The problems inherent in pipelining and superscalar processors are particularly apparent when the processor is executing a loop containing control flow statements. For example, consider the following loop:
______________________________________ DO 10 I = 1,N statement 1; IF (cond) GO TO 10 statement 2; access A(I) statement 3; access B(I) statement 4; access C(I) 10 CONTINUE ______________________________________
The conditional branch inside the loop (the IF statement) may be highly mispredicted depending on the design of the hardware branch prediction scheme.
In addition, dynamic scheduling is ineffective when all the instructions in the reorder queue are data dependent. For example, if the above loop has high intra-iteration data dependencies, then one iteration of the loop may have more instructions than can fit in the reorder queue. In such a case, there is little parallelism for the dynamic scheduling hardware to exploit.

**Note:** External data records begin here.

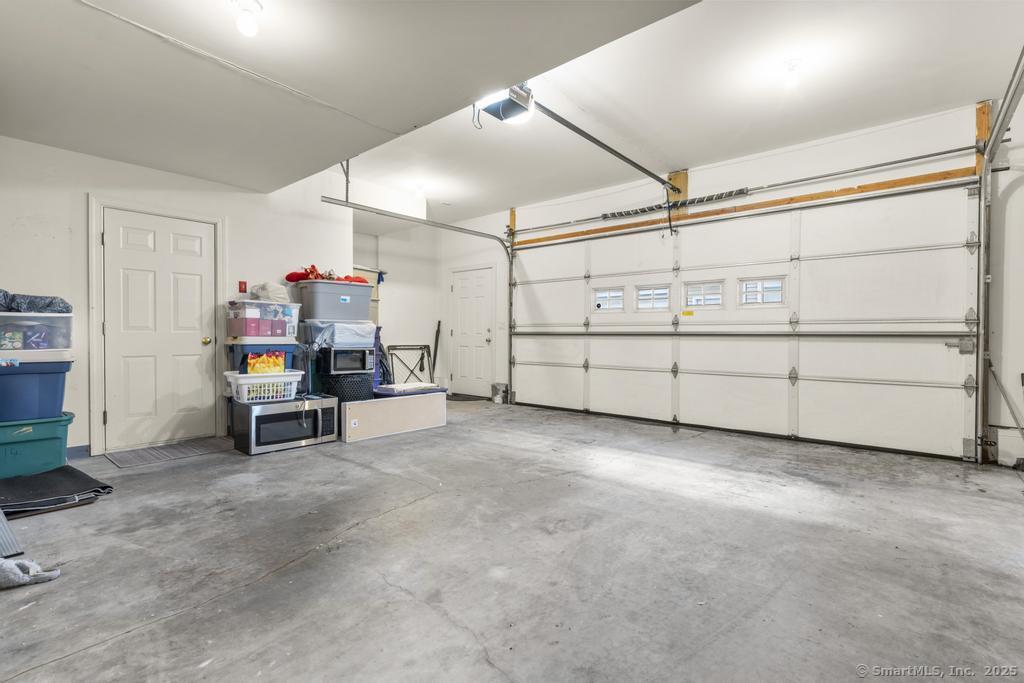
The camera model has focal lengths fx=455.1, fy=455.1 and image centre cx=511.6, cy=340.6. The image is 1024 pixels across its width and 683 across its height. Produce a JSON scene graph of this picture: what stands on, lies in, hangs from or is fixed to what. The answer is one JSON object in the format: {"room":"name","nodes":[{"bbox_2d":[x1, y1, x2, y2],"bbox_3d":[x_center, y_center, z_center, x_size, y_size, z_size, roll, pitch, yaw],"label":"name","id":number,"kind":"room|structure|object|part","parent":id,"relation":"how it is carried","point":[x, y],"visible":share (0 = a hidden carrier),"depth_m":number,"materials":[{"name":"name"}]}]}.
{"room":"garage","nodes":[
{"label":"garage","id":0,"kind":"room"},
{"bbox_2d":[0,132,356,459],"bbox_3d":[-3.081,-0.522,4.119,0.144,2.924,3.796,1,1,41],"label":"left wall","id":1,"kind":"structure","parent":0,"point":[15,216],"depth_m":3.83,"materials":[{"name":"white paint"}]},
{"bbox_2d":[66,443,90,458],"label":"baseboard","id":2,"kind":"structure","parent":1,"relation":"attached to","point":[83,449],"depth_m":3.67,"materials":[{"name":"blue paint"}]},
{"bbox_2d":[101,209,209,452],"bbox_3d":[-3.163,-0.086,4.141,0.116,2.030,0.804,1,1,41],"label":"white door","id":3,"kind":"structure","parent":1,"relation":"in","point":[199,226],"depth_m":4.11,"materials":[{"name":"white paint"}]},
{"bbox_3d":[-2.926,0.005,4.383,0.075,0.069,0.068,1,1,41],"label":"doorknob","id":4,"kind":"part","parent":3,"relation":"part of","materials":[{"name":"gold metal"}]},
{"bbox_2d":[86,195,226,455],"bbox_3d":[-3.207,-0.125,4.149,0.142,2.135,0.981,1,1,41],"label":"door frame","id":5,"kind":"structure","parent":1,"relation":"attached to","point":[221,253],"depth_m":3.83,"materials":[{"name":"white paint"}]},
{"bbox_2d":[238,281,246,292],"bbox_3d":[-2.680,-0.534,4.534,0.031,0.111,0.063,1,1,41],"label":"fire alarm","id":6,"kind":"object","parent":1,"relation":"attached to","point":[241,287],"visible":0.96,"depth_m":4.52,"materials":[{"name":"red"}]},
{"bbox_2d":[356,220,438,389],"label":"alcove wall","id":7,"kind":"structure","parent":0,"point":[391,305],"depth_m":7.30,"materials":[{"name":"white paint"}]},
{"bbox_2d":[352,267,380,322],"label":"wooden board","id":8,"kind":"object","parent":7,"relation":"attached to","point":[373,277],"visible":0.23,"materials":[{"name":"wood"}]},
{"bbox_2d":[1,0,1019,227],"bbox_3d":[-0.221,-1.795,3.039,7.049,0.185,6.228,1,1,41],"label":"ceiling","id":9,"kind":"structure","parent":0,"point":[954,98],"depth_m":2.98,"materials":[{"name":"white paint"}]},
{"bbox_2d":[232,0,262,37],"bbox_3d":[-1.223,-1.483,2.102,0.136,0.157,0.129,1,1,41],"label":"ceiling light","id":10,"kind":"object","parent":9,"relation":"attached to","point":[247,26],"visible":0.99,"depth_m":2.08,"materials":[{"name":"white"}]},
{"bbox_2d":[320,193,514,401],"bbox_3d":[-0.850,-0.396,5.579,0.476,2.608,2.730,1,1,41],"label":"garage door track","id":11,"kind":"object","parent":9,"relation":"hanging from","point":[409,220],"visible":0.78,"depth_m":6.01,"materials":[{"name":"metal"}]},
{"bbox_2d":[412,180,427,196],"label":"ceiling light","id":12,"kind":"object","parent":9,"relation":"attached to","point":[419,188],"visible":0.99,"depth_m":5.81,"materials":[{"name":"white"}]},
{"bbox_2d":[473,82,534,125],"bbox_3d":[-0.052,-1.755,3.258,0.391,0.260,0.367,1,1,41],"label":"garage door opener","id":13,"kind":"object","parent":9,"relation":"hanging from","point":[503,106],"visible":0.8,"depth_m":3.23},
{"bbox_2d":[528,99,673,190],"bbox_3d":[0.974,-1.810,4.294,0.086,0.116,2.666,1,1,41],"label":"opener rail","id":14,"kind":"object","parent":13,"relation":"attached to","point":[624,158],"visible":0.95,"depth_m":4.03,"materials":[{"name":"metal"}]},
{"bbox_2d":[781,59,801,87],"bbox_3d":[1.981,-1.875,3.221,0.122,0.183,0.123,1,1,41],"label":"ceiling light","id":15,"kind":"object","parent":9,"relation":"attached to","point":[790,66],"visible":0.99,"depth_m":3.20,"materials":[{"name":"white"}]},
{"bbox_2d":[0,397,1023,682],"bbox_3d":[-0.198,1.012,3.016,6.970,0.113,6.396,1,1,41],"label":"concrete floor","id":16,"kind":"structure","parent":0,"point":[339,464],"depth_m":2.00,"materials":[{"name":"grey concrete"}]},
{"bbox_2d":[0,507,23,557],"bbox_3d":[-2.559,0.804,2.151,0.744,0.319,0.292,1,1,41],"label":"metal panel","id":17,"kind":"object","parent":16,"relation":"on","point":[1,514],"visible":0.93,"depth_m":2.10,"materials":[{"name":"grey metal"}]},
{"bbox_2d":[0,557,60,589],"bbox_3d":[-2.049,0.911,1.811,0.324,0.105,0.323,1,1,41],"label":"gray cloth","id":18,"kind":"object","parent":16,"relation":"on","point":[17,572],"visible":0.98,"depth_m":1.79,"materials":[{"name":"grey fabric"}]},
{"bbox_2d":[0,413,75,477],"bbox_3d":[-3.524,0.744,3.212,0.461,0.382,0.638,1,1,41],"label":"green storage bin","id":19,"kind":"object","parent":16,"relation":"on","point":[51,439],"visible":0.92,"depth_m":3.16,"materials":[{"name":"teal plastic"}]},
{"bbox_2d":[0,359,72,421],"bbox_3d":[-3.472,0.334,3.170,0.452,0.392,0.622,1,1,41],"label":"blue storage bin","id":20,"kind":"object","parent":19,"relation":"on","point":[25,377],"visible":0.95,"depth_m":3.10,"materials":[{"name":"blue plastic"}]},
{"bbox_2d":[0,312,73,357],"bbox_3d":[-3.524,-0.049,3.253,0.440,0.277,0.614,1,1,41],"label":"clear storage bin","id":21,"kind":"object","parent":20,"relation":"on","point":[59,319],"visible":0.9,"depth_m":3.19,"materials":[{"name":"clear plastic"}]},
{"bbox_2d":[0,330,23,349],"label":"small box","id":22,"kind":"object","parent":21,"relation":"in","point":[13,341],"visible":0.97,"depth_m":3.06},
{"bbox_2d":[0,289,71,312],"bbox_3d":[-3.605,-0.282,3.287,0.456,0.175,0.691,1,1,41],"label":"dark cloth","id":23,"kind":"object","parent":21,"relation":"on","point":[67,307],"visible":0.77,"depth_m":3.25,"materials":[{"name":"fabric"}]},
{"bbox_2d":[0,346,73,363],"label":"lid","id":24,"kind":"object","parent":20,"relation":"on","point":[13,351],"visible":0.81,"depth_m":3.16,"materials":[{"name":"white plastic"}]},
{"bbox_2d":[0,465,114,517],"bbox_3d":[-2.982,0.919,2.792,0.823,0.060,0.747,1,1,41],"label":"black mat","id":25,"kind":"object","parent":16,"relation":"on","point":[65,472],"visible":0.91,"depth_m":2.77,"materials":[{"name":"black rubber"}]},
{"bbox_2d":[104,436,235,467],"bbox_3d":[-2.878,0.932,3.890,0.572,0.012,0.835,1,1,41],"label":"door mat","id":26,"kind":"object","parent":16,"relation":"on","point":[193,449],"visible":0.98,"depth_m":3.81,"materials":[{"name":"grey"}]},
{"bbox_2d":[232,394,338,453],"bbox_3d":[-2.042,0.727,4.121,0.569,0.399,0.762,1,1,41],"label":"microwave","id":27,"kind":"object","parent":16,"relation":"on","point":[307,413],"visible":0.91,"depth_m":3.92,"materials":[{"name":"silver metal"}]},
{"bbox_2d":[225,371,300,402],"bbox_3d":[-2.204,0.403,4.083,0.571,0.219,0.426,0,1,-38],"label":"laundry basket","id":28,"kind":"object","parent":27,"relation":"on","point":[271,381],"visible":0.82,"depth_m":3.94,"materials":[{"name":"white plastic"}]},
{"bbox_2d":[246,351,285,374],"bbox_3d":[-2.185,0.211,4.048,0.333,0.229,0.115,0,1,-35],"label":"package","id":29,"kind":"object","parent":28,"relation":"in","point":[271,363],"visible":0.89,"depth_m":4.00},
{"bbox_2d":[226,341,305,395],"bbox_3d":[-2.417,0.345,4.494,0.479,0.695,0.610,1,1,41],"label":"blue storage bin","id":30,"kind":"object","parent":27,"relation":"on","point":[293,365],"visible":0.42,"depth_m":4.33,"materials":[{"name":"blue plastic"}]},
{"bbox_2d":[225,299,300,337],"bbox_3d":[-2.415,-0.210,4.467,0.428,0.327,0.566,1,1,41],"label":"clear storage bin","id":31,"kind":"object","parent":30,"relation":"on","point":[275,305],"visible":0.76,"depth_m":4.30,"materials":[{"name":"clear plastic"}]},
{"bbox_2d":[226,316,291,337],"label":"pink box","id":32,"kind":"object","parent":31,"relation":"in","point":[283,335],"visible":0.95,"depth_m":4.22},
{"bbox_2d":[249,281,289,302],"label":"plastic bag","id":33,"kind":"object","parent":31,"relation":"on","point":[265,293],"visible":0.81,"depth_m":4.48,"materials":[{"name":"white plastic"}]},
{"bbox_2d":[315,371,373,402],"bbox_3d":[-1.787,0.615,4.906,0.536,0.524,0.580,1,1,41],"label":"black laundry basket","id":34,"kind":"object","parent":16,"relation":"on","point":[343,397],"visible":0.51,"depth_m":4.71,"materials":[{"name":"black plastic"}]},
{"bbox_2d":[316,346,373,374],"bbox_3d":[-1.767,0.200,4.788,0.424,0.280,0.464,1,1,41],"label":"microwave","id":35,"kind":"object","parent":34,"relation":"on","point":[363,351],"visible":0.92,"depth_m":4.60,"materials":[{"name":"black metal"}]},
{"bbox_2d":[302,319,376,348],"bbox_3d":[-1.838,-0.078,4.881,0.542,0.262,0.650,1,1,41],"label":"clear storage bin","id":36,"kind":"object","parent":35,"relation":"on","point":[365,327],"visible":0.87,"depth_m":4.65,"materials":[{"name":"plastic"}]},
{"bbox_2d":[293,280,373,320],"bbox_3d":[-1.915,-0.428,4.988,0.479,0.374,0.715,1,1,41],"label":"gray storage bin","id":37,"kind":"object","parent":36,"relation":"on","point":[319,293],"visible":0.91,"depth_m":4.76,"materials":[{"name":"grey plastic"}]},
{"bbox_2d":[285,265,369,283],"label":"red decorations","id":38,"kind":"object","parent":37,"relation":"on","point":[287,277],"visible":0.54,"depth_m":4.96,"materials":[{"name":"red"}]},
{"bbox_2d":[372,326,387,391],"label":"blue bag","id":39,"kind":"object","parent":16,"relation":"on","point":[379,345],"visible":0.31,"depth_m":5.56,"materials":[{"name":"blue"}]},
{"bbox_2d":[343,390,446,442],"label":"wooden board","id":40,"kind":"object","parent":16,"relation":"on","point":[369,407],"visible":0.99,"depth_m":4.54,"materials":[{"name":"wood"}]},
{"bbox_2d":[374,383,446,397],"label":"bin lid","id":41,"kind":"object","parent":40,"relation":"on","point":[391,389],"visible":0.83,"depth_m":4.87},
{"bbox_2d":[386,343,433,384],"bbox_3d":[-1.590,0.468,7.165,0.208,0.834,0.744,1,1,41],"label":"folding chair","id":42,"kind":"object","parent":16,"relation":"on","point":[391,355],"visible":0.71,"depth_m":7.20,"materials":[{"name":"black metal"}]},
{"bbox_2d":[432,320,441,376],"bbox_3d":[-1.289,0.250,7.715,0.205,1.179,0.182,1,1,41],"label":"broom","id":43,"kind":"object","parent":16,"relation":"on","point":[435,347],"visible":0.77,"depth_m":7.72,"materials":[{"name":"black"}]},
{"bbox_2d":[447,393,487,401],"bbox_3d":[-0.836,0.885,7.108,0.741,0.013,0.532,1,1,41],"label":"door mat","id":44,"kind":"object","parent":16,"relation":"on","point":[449,399],"visible":0.76,"depth_m":7.01,"materials":[{"name":"black rubber"}]},
{"bbox_2d":[491,383,508,403],"bbox_3d":[-0.178,0.774,6.821,0.239,0.287,0.200,1,1,41],"label":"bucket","id":45,"kind":"object","parent":16,"relation":"on","point":[497,401],"visible":0.89,"depth_m":6.76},
{"bbox_2d":[441,96,1021,463],"bbox_3d":[1.720,-0.471,5.284,7.324,2.887,0.176,1,1,41],"label":"garage door wall","id":46,"kind":"structure","parent":0,"point":[816,150],"depth_m":4.14,"materials":[{"name":"white paint"}]},
{"bbox_2d":[450,266,492,397],"bbox_3d":[-0.680,-0.118,7.375,0.888,2.040,0.111,1,1,41],"label":"white door","id":47,"kind":"structure","parent":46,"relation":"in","point":[479,289],"depth_m":7.37,"materials":[{"name":"white paint"}]},
{"bbox_2d":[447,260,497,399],"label":"door frame","id":48,"kind":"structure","parent":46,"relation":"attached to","point":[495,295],"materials":[{"name":"white paint"}]},
{"bbox_2d":[603,188,749,218],"bbox_3d":[1.840,-1.567,5.199,1.461,0.087,0.087,1,1,41],"label":"spring","id":49,"kind":"object","parent":46,"relation":"attached to","point":[628,214],"visible":0.77,"depth_m":5.15,"materials":[{"name":"black metal"}]},
{"bbox_2d":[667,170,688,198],"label":"wooden block","id":50,"kind":"object","parent":46,"relation":"attached to","point":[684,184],"visible":0.53,"depth_m":5.47,"materials":[{"name":"brown wood"}]},
{"bbox_2d":[506,183,982,463],"bbox_3d":[1.862,-0.242,5.193,4.849,2.352,0.158,1,1,41],"label":"garage door","id":51,"kind":"structure","parent":46,"relation":"in","point":[592,393],"depth_m":4.42,"materials":[{"name":"white metal"}]},
{"bbox_2d":[593,287,623,311],"bbox_3d":[1.205,-0.511,5.653,0.453,0.283,0.063,1,1,41],"label":"garage window","id":52,"kind":"structure","parent":51,"relation":"in","point":[602,291],"depth_m":5.63,"materials":[{"name":"glass"}]},
{"bbox_2d":[635,284,671,310],"bbox_3d":[1.666,-0.497,5.351,0.459,0.293,0.062,1,1,41],"label":"garage door window","id":53,"kind":"structure","parent":51,"relation":"in","point":[660,291],"depth_m":5.32,"materials":[{"name":"white glass"}]},
{"bbox_2d":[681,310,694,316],"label":"yellow label","id":54,"kind":"object","parent":51,"relation":"attached to","point":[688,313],"visible":0.99,"depth_m":5.09,"materials":[{"name":"yellow"}]},
{"bbox_2d":[683,280,723,307],"bbox_3d":[2.098,-0.504,5.003,0.430,0.278,0.058,1,1,41],"label":"garage window","id":55,"kind":"structure","parent":51,"relation":"in","point":[716,297],"depth_m":4.98,"materials":[{"name":"white glass"}]},
{"bbox_2d":[738,276,785,305],"bbox_3d":[2.504,-0.494,4.568,0.439,0.268,0.059,1,1,41],"label":"garage window","id":56,"kind":"structure","parent":51,"relation":"in","point":[772,299],"depth_m":4.55,"materials":[{"name":"white glass"}]},
{"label":"latch","id":57,"kind":"part","parent":51,"relation":"part of","materials":[{"name":"metal"}]},
{"bbox_2d":[508,166,984,248],"bbox_3d":[1.962,-1.383,5.116,4.631,0.100,0.123,1,1,41],"label":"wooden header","id":58,"kind":"object","parent":46,"relation":"attached to","point":[872,186],"visible":0.82,"depth_m":4.49,"materials":[{"name":"brown wood"}]},
{"bbox_2d":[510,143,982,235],"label":"bar","id":59,"kind":"object","parent":46,"relation":"attached to","point":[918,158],"visible":0.98,"depth_m":4.49,"materials":[{"name":"silver metal"}]},
{"bbox_2d":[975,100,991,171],"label":"wooden block","id":60,"kind":"object","parent":46,"relation":"attached to","point":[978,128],"visible":0.55,"depth_m":3.76,"materials":[{"name":"brown wood"}]},
{"bbox_2d":[976,49,1023,464],"bbox_3d":[2.889,-0.439,2.624,0.187,2.728,2.685,1,1,41],"label":"garage door track","id":61,"kind":"object","parent":46,"relation":"attached to","point":[994,136],"visible":0.91,"depth_m":3.52,"materials":[{"name":"metal"}]},
{"bbox_2d":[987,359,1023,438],"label":"metal rod","id":62,"kind":"object","parent":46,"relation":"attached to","point":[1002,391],"visible":0.97,"depth_m":3.51,"materials":[{"name":"metal"}]}
]}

Moreover, functional units, such as floating point division and square root (Fdiv/Sqrt) units, are usually not pipelined. Instead, such units are connected in parity with the reorder queue. For example, a Fdiv instruction in the even parity of the reorder queue cannot be launched to a Fdiv/Sqrt functional unit attached to odd parity. For loops with instruction calls to functional units embedded in control statements, it is very hard to schedule the calls to the correct parity.
In addition, loop unrolling is a common technique used during compilation to exploit instruction level parallelism (ILP). When loop unrolling, the compiler replicates the body of a loop and thereby reduces the iterations necessary to execute the loop. Loop unrolling makes more instructions available for inter-iteration ILP. Loop unrolling, however, is not as effective for exploiting ILP in loops containing control flow statements.
Accordingly, there is a need in the art for a way to minimize the high penalties associated with branch mispredictions.
There is another need in the art for a way to enable more effective dynamic scheduling of loops.
There is yet another need in the art for a way to enable more efficient non-pipelined functional unit scheduling.
There is yet another need in the art for a way to exploit ILP in loops having control flow statements.